### Requirement A
Rewrite the records below as a numbered list, leaving out the blank lines.

^^^^^^^^^^^^^^^^

I have recently completed an LPA with auxiliary variables and am trying to obtain more detailed information from my model results. My specific questions are: 1. Since my auxiliary variables are categorical, I know I can’t show means on these added variables, but how can I show frequency distributions on each variable by class membership produced from the LPA? 2. Do you have any recommendations on how to show or discuss the chisquare results? My output shows pvalues between pairs of classes, but I can't infer any differences in representation that are greater than expected as you would say from standardized residuals in a chisquare analysis. 3. How do these chisquare tests differ methodologically from a standard chisquare test based on class membership? I only ask this because my chisquare values produced in trying to get answers using SPSS were much larger for one of my variables almost by a factor of 4. Thanks so much, Jonathan Steinberg 


Please send your output to Support@statmodel.com. 


Dear Professors Muthen, I have run a Latent Profile Analysis with 8 variables. The sample is composed by two subsamples (1 recruited online and 1 recruited offline). The two subsamples differ on 2 of the 8 variables (p<.001). Therefore, I have run a multiplegroup LPA in order to account for the subsamples differences (the observed classes correspond to the subsamples online/offline). Does it make sense to you or would you suggest another solution? Thank you very much! Andrea 


When you say "differ on 2 of the 8 variables", do you mean that the means of those variables are different or that the variables themselves are different? And when you do the knownclass run, how are the known and unknown class variables specified to be related? 


Hi, Thank you for the prompt reply. Yes, their means differ (I have run a ttest). The variables are the same in the two groups. If I regress the unknown on the known, I find a significant association. 


You may also want to explore direct effects from the Knownclass variable to those 2 variables, i.e. mean variation for the 2 variables as a function of Knownclass classes. Instead of Knownclass you can use an observed binary covariate x, with c on x and y on x for those 2.

^^^^^^^^^^^^^^^^

### Requirement B
In the forum thread, how many variables went into the Latent Profile Analysis that Andrea ran?

[Chart interpretation exercises]

^^^^^^^^^^^^^^^^

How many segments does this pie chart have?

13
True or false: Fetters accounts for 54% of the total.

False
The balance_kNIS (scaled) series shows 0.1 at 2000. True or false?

^^^^^^^^^^^^^^^^

### Your response A
1. How many segments does this pie chart have?
2. 13
3. True or false: Fetters accounts for 54% of the total.
4. False
5. The balance_kNIS (scaled) series shows 0.1 at 2000. True or false?

### Your response B
Eight variables.